━━ PROVIDED RECORDS
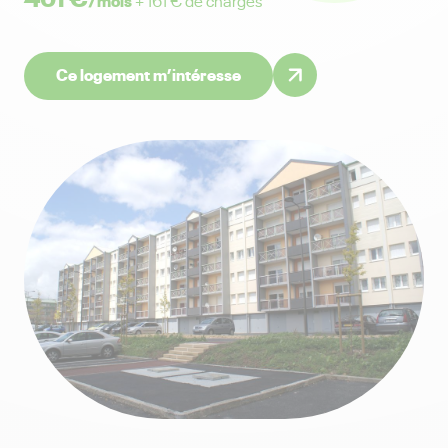
+ 161 € de charges
Ce logement m’intéresse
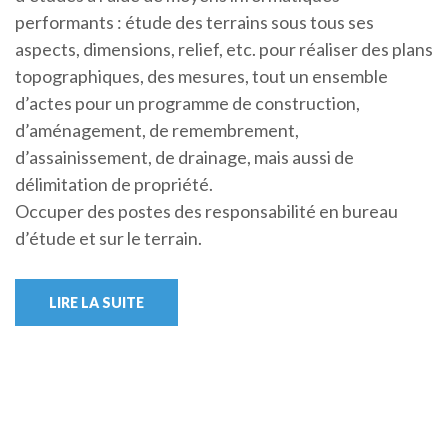
performants : étude des terrains sous tous ses
aspects, dimensions, relief, etc. pour réaliser des plans
topographiques, des mesures, tout un ensemble
d’actes pour un programme de construction,
d’aménagement, de remembrement,
d’assainissement, de drainage, mais aussi de
délimitation de propriété.
Occuper des postes des responsabilité en bureau
d’étude et sur le terrain.
LIRE LA SUITE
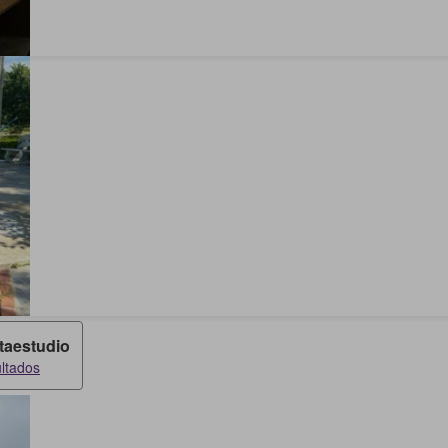
taestudio
ultados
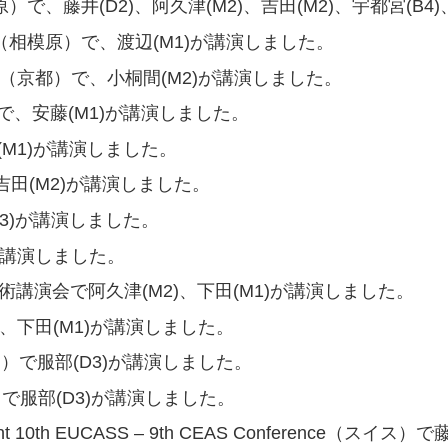
、藤井(D2)、阿久津(M2)、吉田(M2)、宇都宮(B4)
（相模原）で、渡辺(M1)が講演しました。
gress 2023（京都）で、小桐間(M2)が講演しました。
で、安藤(M1)が講演しました。
M1)が講演しました。
吉田(M2)が講演しました。
D3)が講演しました。
が講演しました。
術講演会で阿久津(M2)、下田(M1)が講演しました。
)、下田(M1)が講演しました。
ce（韓国）で服部(D3)が講演しました。
ドイツ）で服部(D3)が講演しました。
3, Joint 10th EUCASS – 9th CEAS Conference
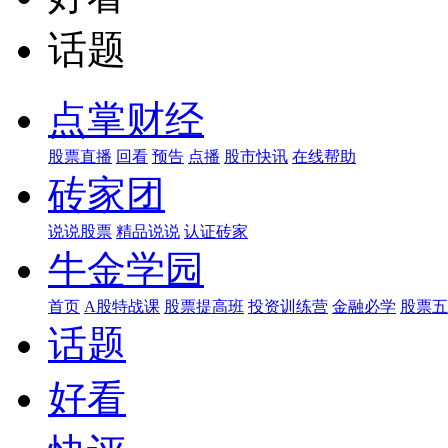
话题
点掌财经
股票直播
回看
预告
点播
股市快讯
在线帮助
砖家团
说说股票
精品说说
认证砖家
牛金学园
首页
A股特战课
股票提高班
投资训练营
金融必学
股票五
话题
好看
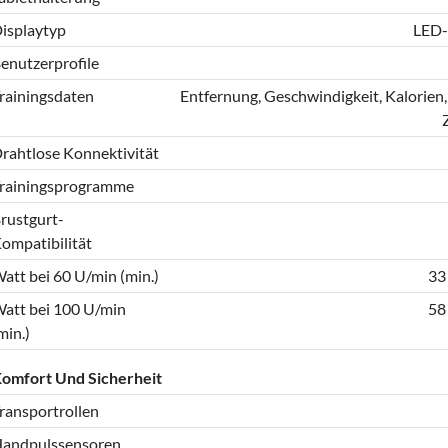
isplaytyp
LED-
enutzerprofile
rainingsdaten
Entfernung, Geschwindigkeit, Kalorien,
rahtlose Konnektivität
rainingsprogramme
rustgurt-
ompatibilität
att bei 60 U/min (min.)
33
att bei 100 U/min
58
min.)
omfort Und Sicherheit
ransportrollen
andpulssensoren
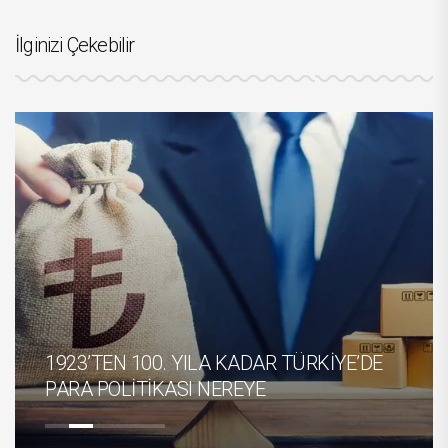
İlginizi Çekebilir
1923’TEN 100. YILA KADAR TÜRKİYE’DE
PARA POLİTİKASI NEREYE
━━━━
■ WHAT YOU NEED TO DO
Reproduce all of the text in the data above line for line, without any changes, and leave the pictures out of your answer.

■ EXPECTED ANSWER
+ 161 € de charges
Ce logement m’intéresse
performants : étude des terrains sous tous ses
aspects, dimensions, relief, etc. pour réaliser des plans
topographiques, des mesures, tout un ensemble
d’actes pour un programme de construction,
d’aménagement, de remembrement,
d’assainissement, de drainage, mais aussi de
délimitation de propriété.
Occuper des postes des responsabilité en bureau
d’étude et sur le terrain.
LIRE LA SUITE
taestudio
ultados
、藤井(D2)、阿久津(M2)、吉田(M2)、宇都宮(B4)
（相模原）で、渡辺(M1)が講演しました。
gress 2023（京都）で、小桐間(M2)が講演しました。
で、安藤(M1)が講演しました。
M1)が講演しました。
吉田(M2)が講演しました。
D3)が講演しました。
が講演しました。
術講演会で阿久津(M2)、下田(M1)が講演しました。
)、下田(M1)が講演しました。
ce（韓国）で服部(D3)が講演しました。
ドイツ）で服部(D3)が講演しました。
3, Joint 10th EUCASS – 9th CEAS Conference
话题
点掌财经
股票直播
回看
预告
点播
股市快讯
在线帮助
砖家团
说说股票
精品说说
认证砖家
牛金学园
首页
A股特战课
股票提高班
投资训练营
金融必学
股票五
话题
好看
isplaytyp
LED-
enutzerprofile
rainingsdaten
Entfernung, Geschwindigkeit, Kalorien,
rahtlose Konnektivität
rainingsprogramme
rustgurt-
ompatibilität
att bei 60 U/min (min.)
33
att bei 100 U/min
58
min.)
omfort Und Sicherheit
ransportrollen
andpulssensoren
İlginizi Çekebilir
1923’TEN 100. YILA KADAR TÜRKİYE’DE
PARA POLİTİKASI NEREYE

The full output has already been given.